1. ## Series

1.) find the series' radius and interval of convergence. for what values of x does the series converge absolutely and conditionally?

Σ [(3^n)(x^n)] / (n!)
n=0

2.) find the sum of the series by expressing 1/ (1-x) as a geometric series

Σ (n^2)/(2^n)
n=0

2. A handy test in this area is the n-th root test: given a series $\sum_n a_n$, for which the sequence $a_n^{1/n}$ tends to a limit $\ell$, the series is convergent if $\ell < 1$ and divergent if $\ell > 1$. (In the case $\ell=1$, the test gives no information.)

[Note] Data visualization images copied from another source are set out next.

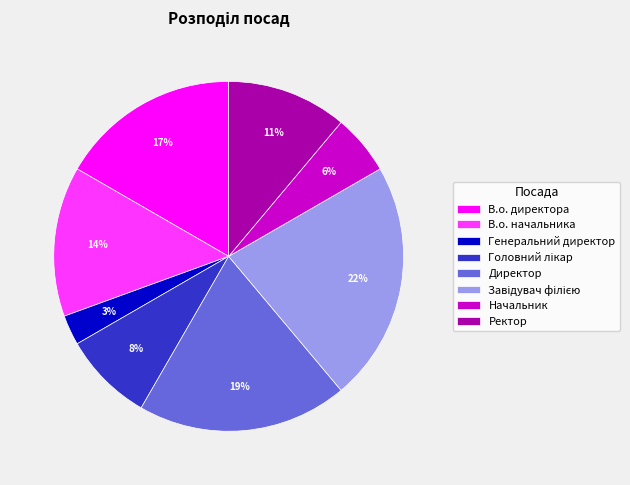

To the nearest percent, what portion does В.о. директора represent?

17%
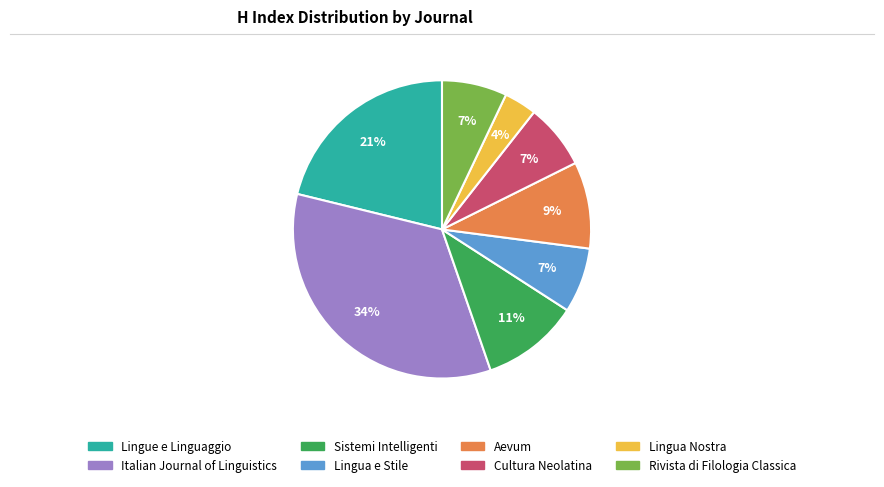

Which has a higher value, Sistemi Intelligenti or Rivista di Filologia Classica?

Sistemi Intelligenti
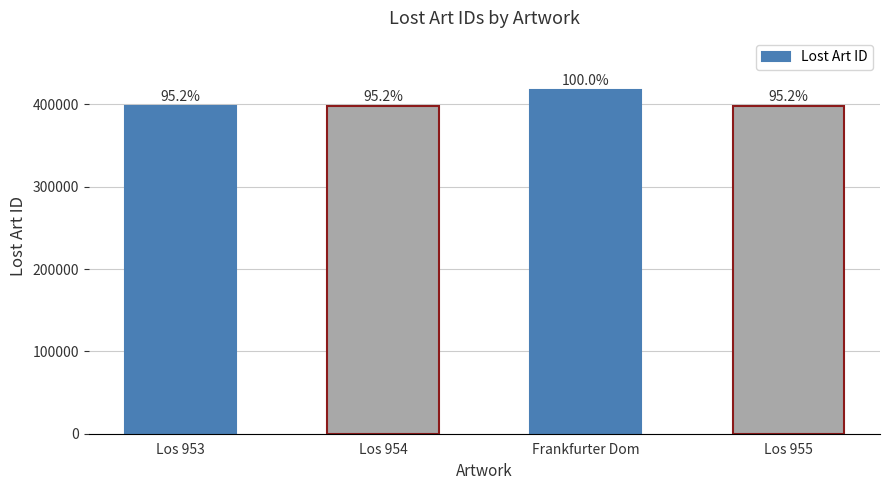

Does the chart contain any negative values?

No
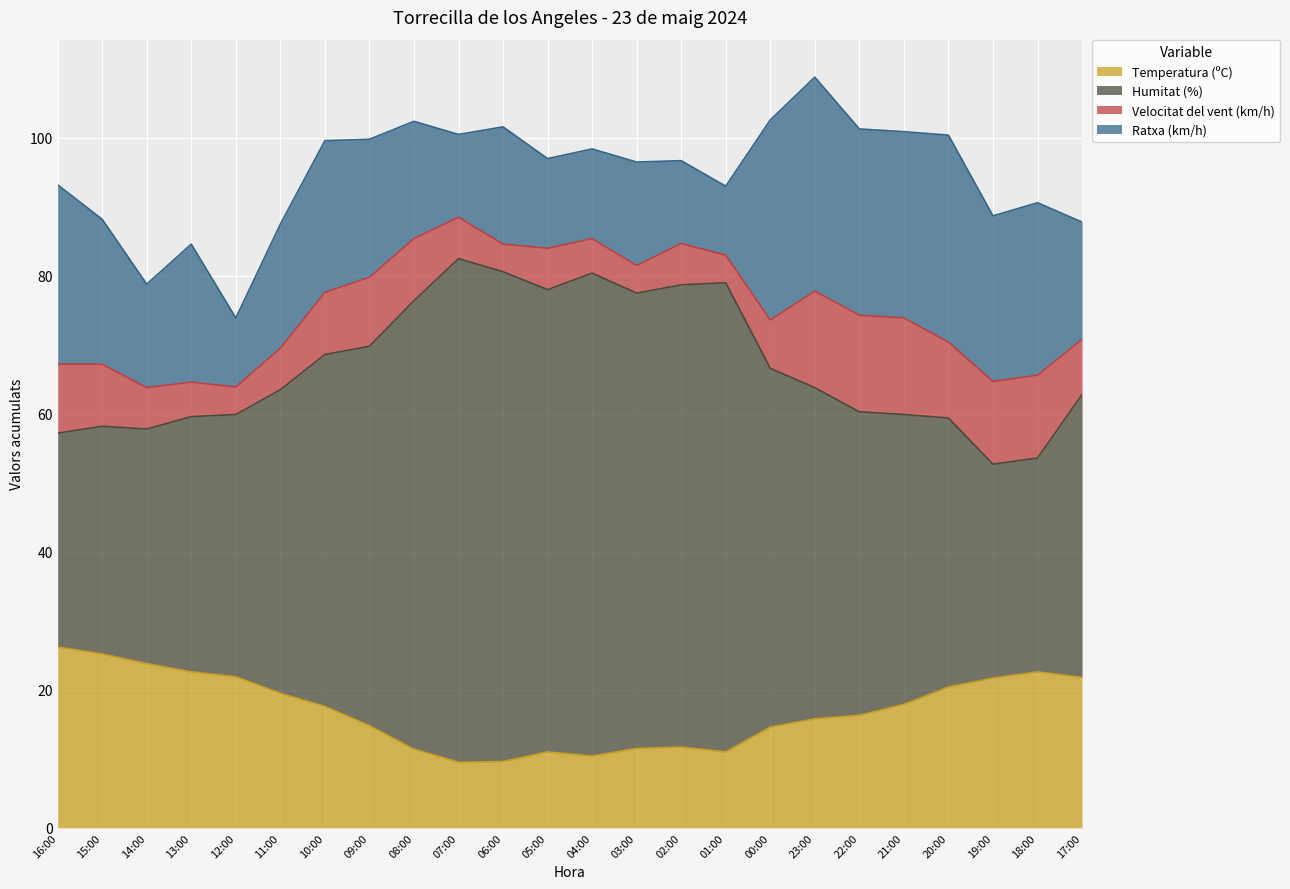

What is the average value of the Temperatura (ºC) series?

17.0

Applied to your series (1), we see that $(3^n x^n / n!)^{1/n} = 3x/(n!)^{1/n}$ and it isn't too hard to show that $(n!)^{1/n} \rightarrow \infty$. Hence the limit $\ell = 0$ and the series is convergent for any value of x.

For your series (2) a useful trick is to regard it as a special value of a function $f(x) = \sum_n n^2 x^n$, evaluated at $x=1/2$. We start with $1/(1-x) = \sum_n x^n$ and differentiate to get $1/(1-x)^2 = \sum_n n x^{n-1}$. Multiply by x and differentiate again to find f.